By: Dennis Anderson
The New York Times editorial on Sunday calling for a speedy U.S. exit from Iraq is simply one of the most thoughtful pieces I have seen written about where we are, what we must consider, and very possibly what we must do.
I can only say as a news reader and citizen that the nation would have been better served if their newsroom honchos had imposed more controls and rigor on their pre-war reporting. That will probably go down in news history like Gay Talese’s reading of the disconnect between Kennedy and The New York Times on their play of the “Bay of Pigs” advance reporting — sadly with much greater and tragic continuing consequence today.
Of course, I was one of the citizens — and news people (editor of a smaller California daily) — who believed what the government pitched as the case for war: imminent WMD threat and a nexus between bin Laden style terror and Saddam Hussein’s availability to find common cause with that. It turned out a great deal differently.
Sen. Richard Lugar’s shift I believe will be marked — like Walter Cronkite’s — as one of the significant turns of corner. Gen. Petraeus’ efforts, I fear, seriously considered as they are, probably arrived with too few resources — read that soldiers and the stopping power that go with them. As he related upon taking the assignment, “We don’t have any more on the shelf.”

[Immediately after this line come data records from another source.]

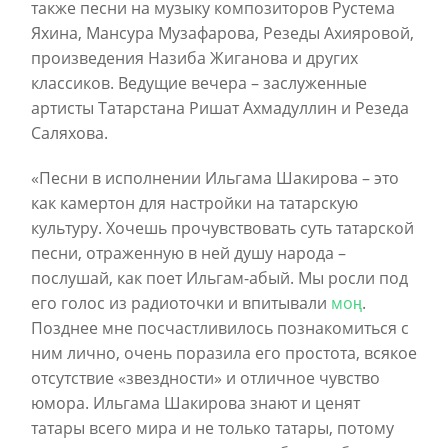
также песни на музыку композиторов Рустема
Яхина, Мансура Музафарова, Резеды Ахияровой,
произведения Назиба Жиганова и других
классиков. Ведущие вечера – заслуженные
артисты Татарстана Ришат Ахмадуллин и Резеда
Саляхова.
«Песни в исполнении Ильгама Шакирова – это
как камертон для настройки на татарскую
культуру. Хочешь прочувствовать суть татарской
песни, отраженную в ней душу народа –
послушай, как поет Ильгам-абый. Мы росли под
его голос из радиоточки и впитывали
моң
.
Позднее мне посчастливилось познакомиться с
ним лично, очень поразила его простота, всякое
отсутствие «звездности» и отличное чувство
юмора. Ильгама Шакирова знают и ценят
татары всего мира и не только татары, потому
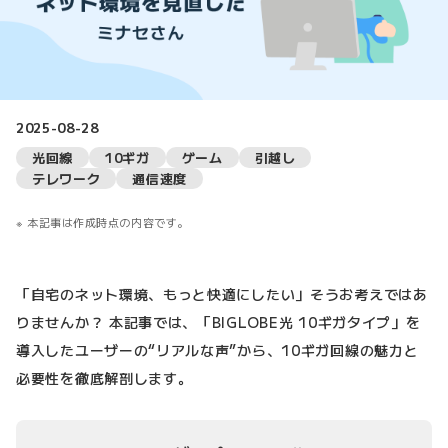
2025-08-28
光回線
10ギガ
ゲーム
引越し
テレワーク
通信速度
本記事は作成時点の内容です。
「自宅のネット環境、もっと快適にしたい」そうお考えではあ
りませんか？ 本記事では、「BIGLOBE光 10ギガタイプ」を
導入したユーザーの“リアルな声”から、10ギガ回線の魅力と
必要性を徹底解剖します。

Being a community news guy, with an oddly peppered military background that includes time in the ranks, time on Knight Foundation military fellowship, time at the Army War College (and twice an embed in Iraq), I have watched each bad turn with the trepidation and hope and fear one of who knows a little too much — and yet, not enough. Thomas Ricks’ work in “Fiasco” has been the most on-target among the gusher of books that deconstructed what went wrong.
My own worries fall in two large categories, as a citizen, as a former military man, and as a newspaperman covering community at a scale where you know your customers. I fear what will happen flowing from our extraction from this reckless geopolitical politico-military clash of cultures disaster. And I fear what will happen if we do not get out.
Topped to that the continuing association and friendships configured on shared grief and anguish over young people dead to parents I know personally, and wounded children of fellow Americans in my communities of coverage.
These are difficult times in the passage of history of our republic, and it is confounding and mystifying that this peril, this jeopardy, this toll in humanity (ours, Iraqi), this drain on our military infrastructure which is a critical national security resource … it is confounding that this seems to have so little impact on the larger American public. Which, I believe, at length, is how this government of poor stewards has gotten away with its runaway war for so long.
My own involvements — from the beginning — have operated at Ernie Pyle’s “worm’s eye” view of the 360-degree battle space. In other words, our coverage has configured on the Ground Zero that is experienced by troops and their families. Troops enduring, troops surviving, soldiers and Marines getting killed, soldiers and Marines wounded — terribly wounded, and the impact that imposes on their immediate family.
Ours — all of us, you, me, all — ours is an American family. We do not do it right all the time, but we do try, I believe, to get it right. It is bad now. It’s been bad before and we’ve gone to the repairs. We have to do that now.